◆ **BRIEF**: Below are some records; return each one exactly.
Segment Start: THE RECORDS
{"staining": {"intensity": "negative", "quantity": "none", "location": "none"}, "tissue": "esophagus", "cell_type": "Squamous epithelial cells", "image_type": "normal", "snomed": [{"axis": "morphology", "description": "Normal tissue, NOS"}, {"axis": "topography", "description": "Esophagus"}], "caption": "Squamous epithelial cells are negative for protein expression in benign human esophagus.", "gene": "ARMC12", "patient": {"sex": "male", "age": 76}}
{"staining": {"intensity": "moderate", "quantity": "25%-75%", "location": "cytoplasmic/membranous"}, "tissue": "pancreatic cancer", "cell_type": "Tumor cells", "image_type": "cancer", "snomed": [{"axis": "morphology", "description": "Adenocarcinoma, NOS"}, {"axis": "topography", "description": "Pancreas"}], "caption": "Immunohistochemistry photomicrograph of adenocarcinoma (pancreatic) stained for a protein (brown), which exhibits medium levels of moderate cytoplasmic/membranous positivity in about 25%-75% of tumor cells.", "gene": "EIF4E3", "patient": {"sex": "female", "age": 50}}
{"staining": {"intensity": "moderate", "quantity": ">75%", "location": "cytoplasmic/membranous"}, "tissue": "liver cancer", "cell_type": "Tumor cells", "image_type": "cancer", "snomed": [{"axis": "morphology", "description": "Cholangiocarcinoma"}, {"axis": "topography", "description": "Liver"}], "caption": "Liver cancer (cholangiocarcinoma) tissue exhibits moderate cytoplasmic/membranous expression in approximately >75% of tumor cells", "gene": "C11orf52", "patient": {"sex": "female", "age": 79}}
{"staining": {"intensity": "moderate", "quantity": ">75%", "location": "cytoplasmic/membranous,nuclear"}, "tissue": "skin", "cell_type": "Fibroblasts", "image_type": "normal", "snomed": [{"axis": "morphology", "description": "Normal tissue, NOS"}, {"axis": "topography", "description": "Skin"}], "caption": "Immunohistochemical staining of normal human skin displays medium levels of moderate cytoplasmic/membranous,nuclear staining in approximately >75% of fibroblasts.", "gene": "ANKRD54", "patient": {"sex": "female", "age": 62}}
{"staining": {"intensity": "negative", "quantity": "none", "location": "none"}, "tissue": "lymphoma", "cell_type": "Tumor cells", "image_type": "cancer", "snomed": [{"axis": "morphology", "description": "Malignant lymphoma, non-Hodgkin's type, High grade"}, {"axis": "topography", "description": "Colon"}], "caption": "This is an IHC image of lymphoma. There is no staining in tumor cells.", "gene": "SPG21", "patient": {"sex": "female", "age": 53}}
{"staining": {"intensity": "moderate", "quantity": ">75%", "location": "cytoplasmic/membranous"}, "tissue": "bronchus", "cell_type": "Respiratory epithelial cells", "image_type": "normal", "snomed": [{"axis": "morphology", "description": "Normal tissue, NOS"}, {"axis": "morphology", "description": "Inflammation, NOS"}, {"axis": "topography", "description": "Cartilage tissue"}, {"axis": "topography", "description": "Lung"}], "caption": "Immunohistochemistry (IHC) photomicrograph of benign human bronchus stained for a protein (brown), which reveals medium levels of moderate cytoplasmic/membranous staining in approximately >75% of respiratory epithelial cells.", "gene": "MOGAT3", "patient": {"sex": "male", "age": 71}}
Segment End: THE RECORDS
◆ **SOLUTION FOR THIS PROBLEM**:
{"staining": {"intensity": "negative", "quantity": "none", "location": "none"}, "tissue": "esophagus", "cell_type": "Squamous epithelial cells", "image_type": "normal", "snomed": [{"axis": "morphology", "description": "Normal tissue, NOS"}, {"axis": "topography", "description": "Esophagus"}], "caption": "Squamous epithelial cells are negative for protein expression in benign human esophagus.", "gene": "ARMC12", "patient": {"sex": "male", "age": 76}}
{"staining": {"intensity": "moderate", "quantity": "25%-75%", "location": "cytoplasmic/membranous"}, "tissue": "pancreatic cancer", "cell_type": "Tumor cells", "image_type": "cancer", "snomed": [{"axis": "morphology", "description": "Adenocarcinoma, NOS"}, {"axis": "topography", "description": "Pancreas"}], "caption": "Immunohistochemistry photomicrograph of adenocarcinoma (pancreatic) stained for a protein (brown), which exhibits medium levels of moderate cytoplasmic/membranous positivity in about 25%-75% of tumor cells.", "gene": "EIF4E3", "patient": {"sex": "female", "age": 50}}
{"staining": {"intensity": "moderate", "quantity": ">75%", "location": "cytoplasmic/membranous"}, "tissue": "liver cancer", "cell_type": "Tumor cells", "image_type": "cancer", "snomed": [{"axis": "morphology", "description": "Cholangiocarcinoma"}, {"axis": "topography", "description": "Liver"}], "caption": "Liver cancer (cholangiocarcinoma) tissue exhibits moderate cytoplasmic/membranous expression in approximately >75% of tumor cells", "gene": "C11orf52", "patient": {"sex": "female", "age": 79}}
{"staining": {"intensity": "moderate", "quantity": ">75%", "location": "cytoplasmic/membranous,nuclear"}, "tissue": "skin", "cell_type": "Fibroblasts", "image_type": "normal", "snomed": [{"axis": "morphology", "description": "Normal tissue, NOS"}, {"axis": "topography", "description": "Skin"}], "caption": "Immunohistochemical staining of normal human skin displays medium levels of moderate cytoplasmic/membranous,nuclear staining in approximately >75% of fibroblasts.", "gene": "ANKRD54", "patient": {"sex": "female", "age": 62}}
{"staining": {"intensity": "negative", "quantity": "none", "location": "none"}, "tissue": "lymphoma", "cell_type": "Tumor cells", "image_type": "cancer", "snomed": [{"axis": "morphology", "description": "Malignant lymphoma, non-Hodgkin's type, High grade"}, {"axis": "topography", "description": "Colon"}], "caption": "This is an IHC image of lymphoma. There is no staining in tumor cells.", "gene": "SPG21", "patient": {"sex": "female", "age": 53}}
{"staining": {"intensity": "moderate", "quantity": ">75%", "location": "cytoplasmic/membranous"}, "tissue": "bronchus", "cell_type": "Respiratory epithelial cells", "image_type": "normal", "snomed": [{"axis": "morphology", "description": "Normal tissue, NOS"}, {"axis": "morphology", "description": "Inflammation, NOS"}, {"axis": "topography", "description": "Cartilage tissue"}, {"axis": "topography", "description": "Lung"}], "caption": "Immunohistochemistry (IHC) photomicrograph of benign human bronchus stained for a protein (brown), which reveals medium levels of moderate cytoplasmic/membranous staining in approximately >75% of respiratory epithelial cells.", "gene": "MOGAT3", "patient": {"sex": "male", "age": 71}}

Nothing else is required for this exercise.